Приведённый отрывок:
#####

Русский неореализм. Идеология, поэтика, творческая эволюция - [28]

Шрифт
Интервал

Возвращение замятинского грешного блудного сына в отчий дом не состоялось потому, что Барыба-урядник, по существу своей индивидуальности разбойник, в отличие от библейского героя, не раскаялся. Анфим даже не понял, почему отец, носитель строгой нравственности, прогнал его. В последней главе повести крупным планом дан образ Барыбы-старшего, проецирующийся на образ отца из евангельской притчи.

#####

(Сохранённые записи)
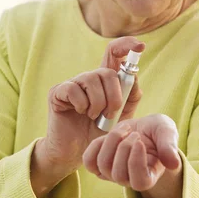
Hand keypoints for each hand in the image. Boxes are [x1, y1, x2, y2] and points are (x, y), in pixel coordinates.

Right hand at [37, 37, 145, 182]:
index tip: (140, 46)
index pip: (114, 53)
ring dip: (98, 103)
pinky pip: (74, 89)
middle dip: (114, 96)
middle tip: (110, 113)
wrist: (76, 152)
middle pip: (107, 72)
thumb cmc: (98, 134)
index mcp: (105, 81)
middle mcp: (89, 78)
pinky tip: (79, 113)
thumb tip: (134, 77)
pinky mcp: (57, 92)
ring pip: (91, 79)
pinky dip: (81, 105)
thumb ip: (129, 97)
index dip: (127, 45)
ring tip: (94, 116)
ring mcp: (72, 83)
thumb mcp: (121, 117)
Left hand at [82, 114, 181, 191]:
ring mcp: (111, 173)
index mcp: (148, 177)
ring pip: (102, 165)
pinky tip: (107, 136)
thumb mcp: (167, 132)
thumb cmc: (156, 133)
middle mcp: (128, 180)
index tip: (140, 141)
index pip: (139, 182)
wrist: (142, 129)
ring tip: (124, 130)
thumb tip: (174, 163)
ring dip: (111, 142)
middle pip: (118, 174)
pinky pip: (88, 160)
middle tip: (135, 133)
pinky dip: (95, 146)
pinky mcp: (98, 163)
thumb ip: (170, 146)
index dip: (136, 162)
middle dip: (124, 147)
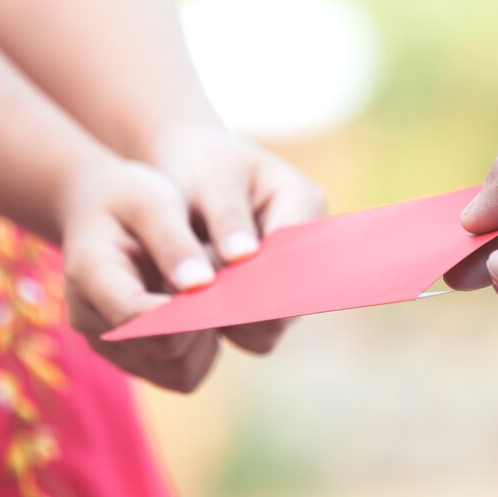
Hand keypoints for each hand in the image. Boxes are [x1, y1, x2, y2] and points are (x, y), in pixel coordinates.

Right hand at [60, 158, 223, 391]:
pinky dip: (202, 351)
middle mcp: (91, 323)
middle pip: (170, 352)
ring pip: (181, 374)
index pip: (139, 317)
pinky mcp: (133, 360)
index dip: (188, 311)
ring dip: (207, 340)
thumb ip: (175, 241)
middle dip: (205, 322)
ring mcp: (110, 348)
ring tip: (205, 296)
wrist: (98, 213)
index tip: (217, 284)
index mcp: (90, 276)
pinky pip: (183, 376)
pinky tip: (200, 313)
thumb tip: (201, 286)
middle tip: (217, 281)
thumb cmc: (129, 200)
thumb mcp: (152, 201)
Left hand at [151, 125, 326, 353]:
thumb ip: (227, 217)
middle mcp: (310, 244)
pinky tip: (198, 313)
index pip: (297, 256)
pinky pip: (256, 330)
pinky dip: (228, 328)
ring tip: (194, 308)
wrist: (187, 172)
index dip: (264, 283)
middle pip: (293, 299)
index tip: (219, 298)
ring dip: (235, 323)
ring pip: (274, 323)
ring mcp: (293, 275)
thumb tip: (242, 258)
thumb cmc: (198, 166)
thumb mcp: (210, 180)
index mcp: (305, 202)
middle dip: (248, 309)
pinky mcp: (270, 297)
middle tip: (198, 313)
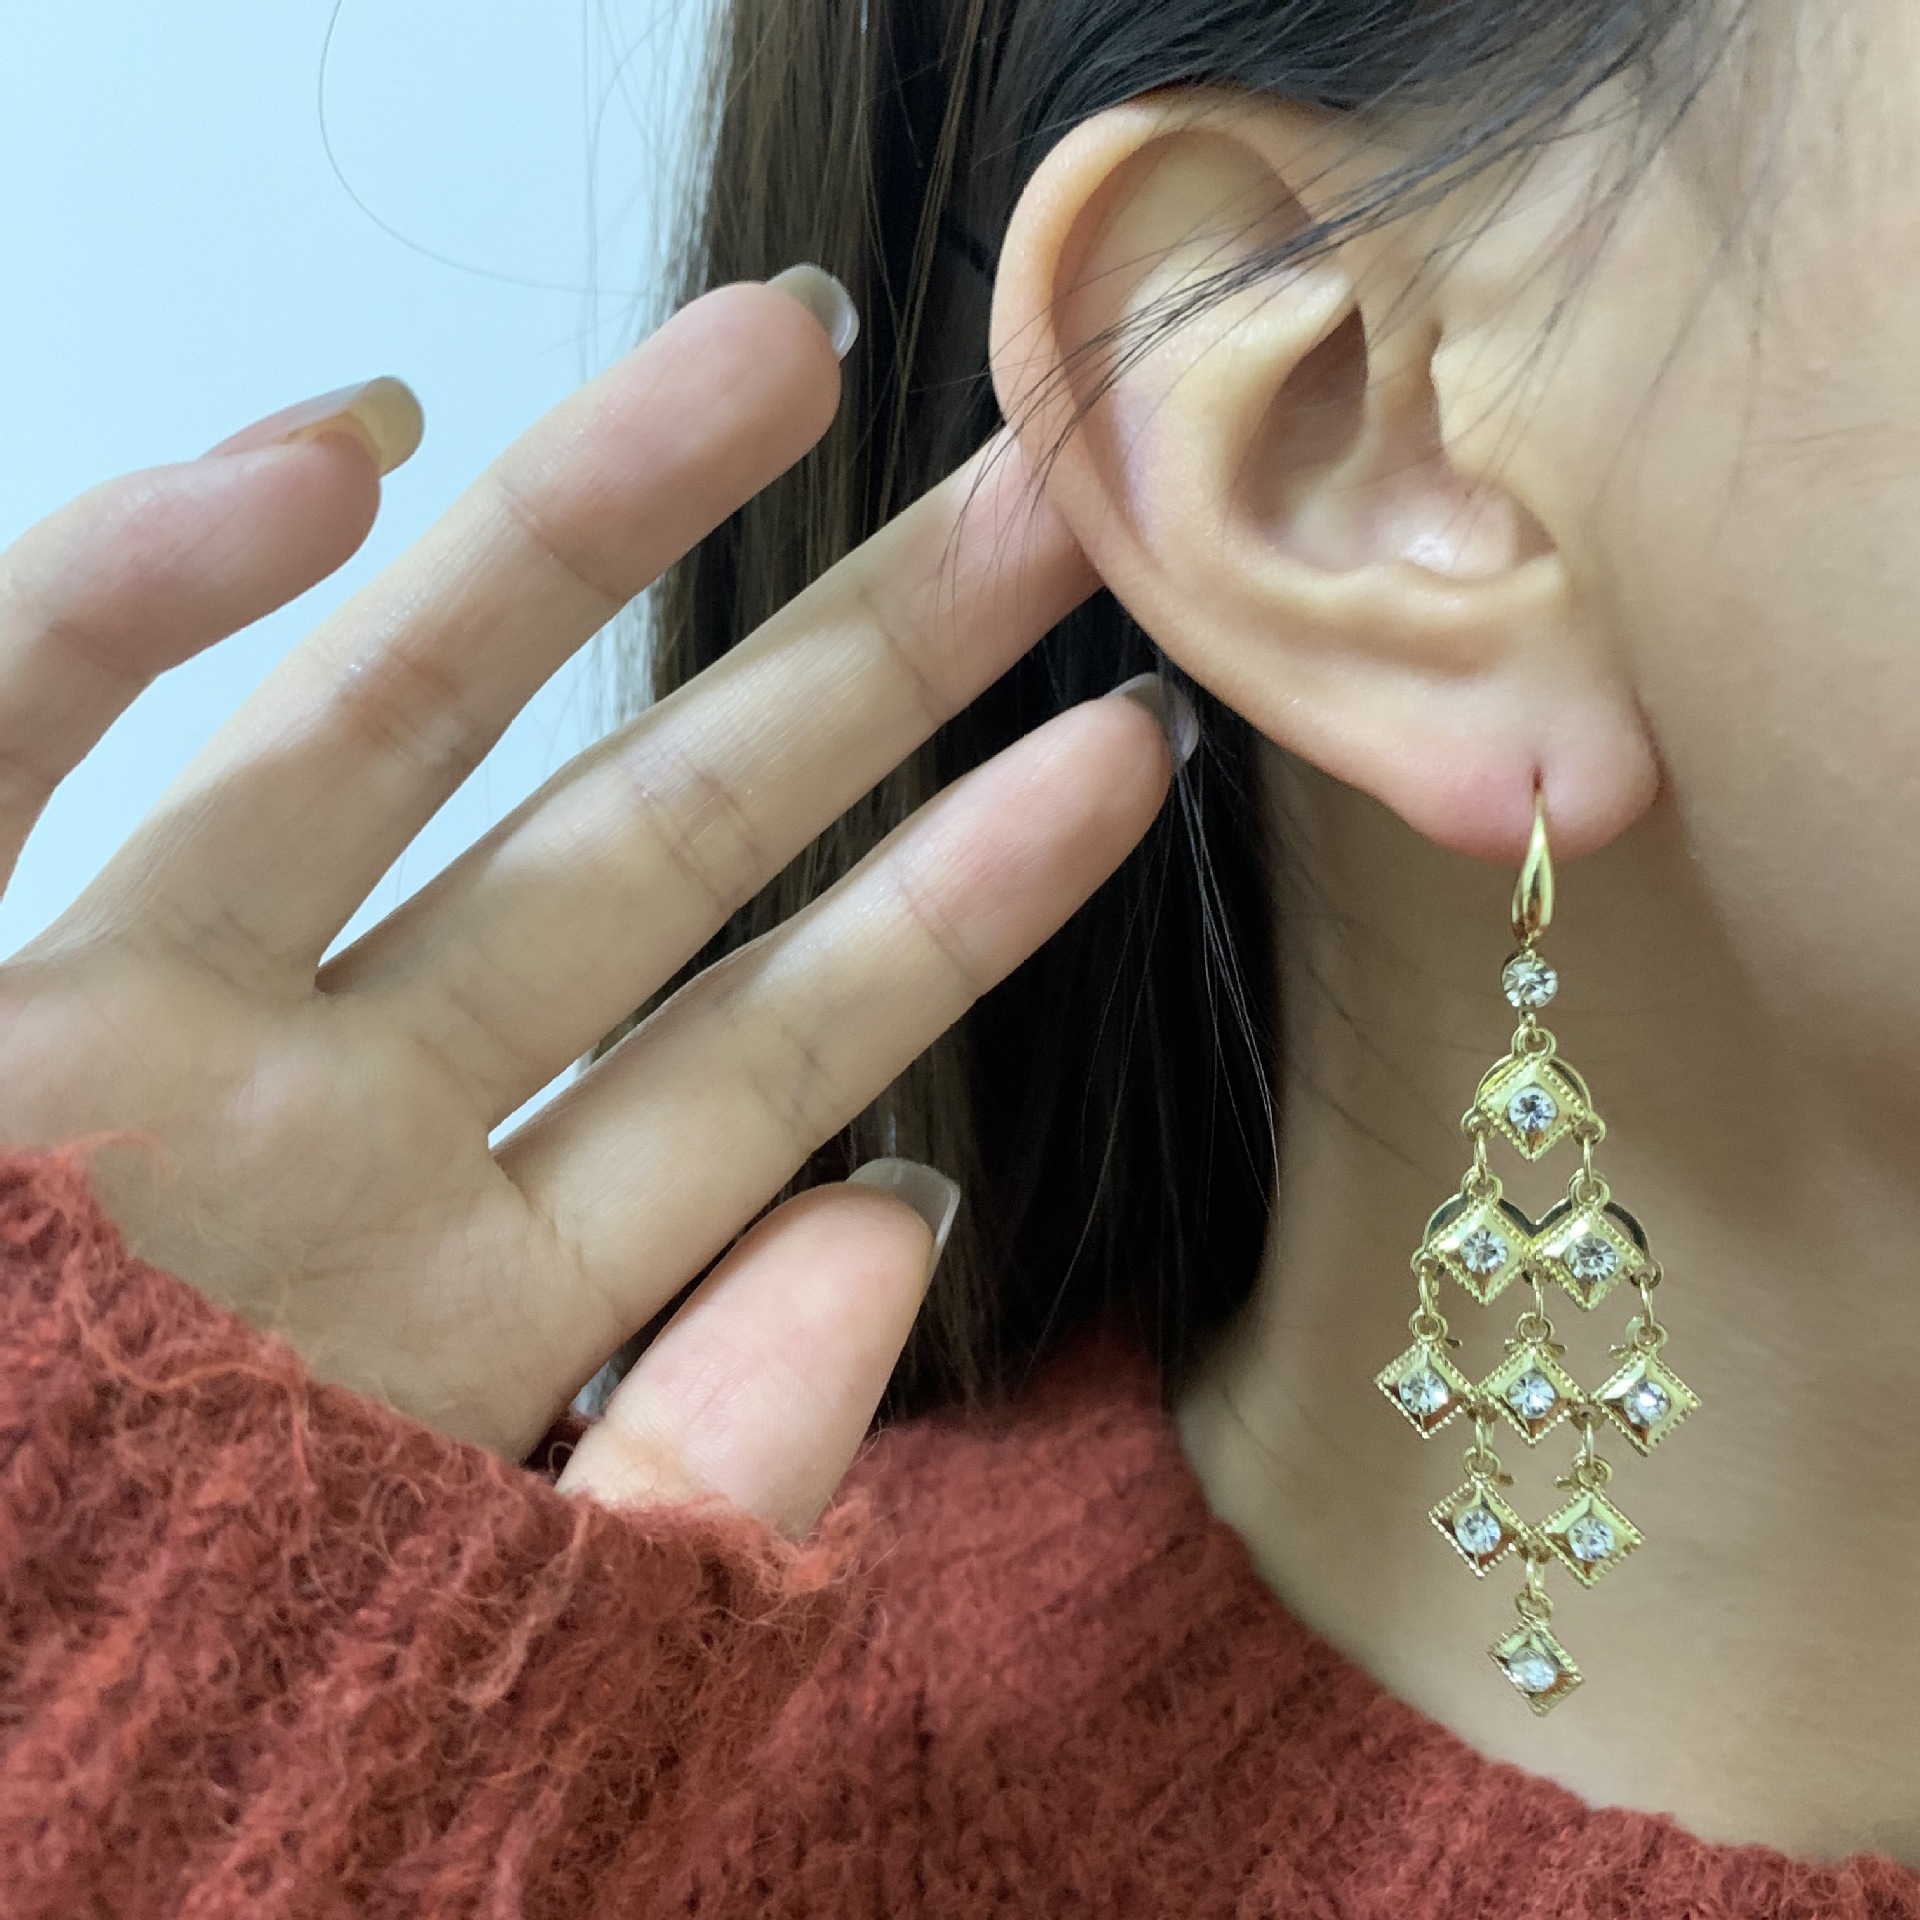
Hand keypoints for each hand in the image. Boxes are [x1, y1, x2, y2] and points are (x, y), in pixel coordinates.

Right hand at [0, 275, 1181, 1533]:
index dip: (958, 893)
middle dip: (860, 665)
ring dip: (582, 523)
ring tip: (792, 349)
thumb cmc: (174, 1723)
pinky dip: (128, 586)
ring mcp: (127, 1049)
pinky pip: (3, 731)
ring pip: (383, 727)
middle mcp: (320, 1135)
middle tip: (1051, 504)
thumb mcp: (513, 1638)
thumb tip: (898, 1222)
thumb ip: (717, 1454)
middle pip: (642, 846)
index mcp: (468, 1290)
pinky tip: (331, 448)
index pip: (772, 1050)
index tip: (1126, 753)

#####

Цель упражнения: Переведите, пожалуйста, на английский язык предложение из отрывка о повести Замятина: «Анфим даже не понял, почему отец, носитель строгой нравственности, прогнал его».

Решение задачи: Anfim did not even understand why his father, a bearer of strict morality, had driven him away.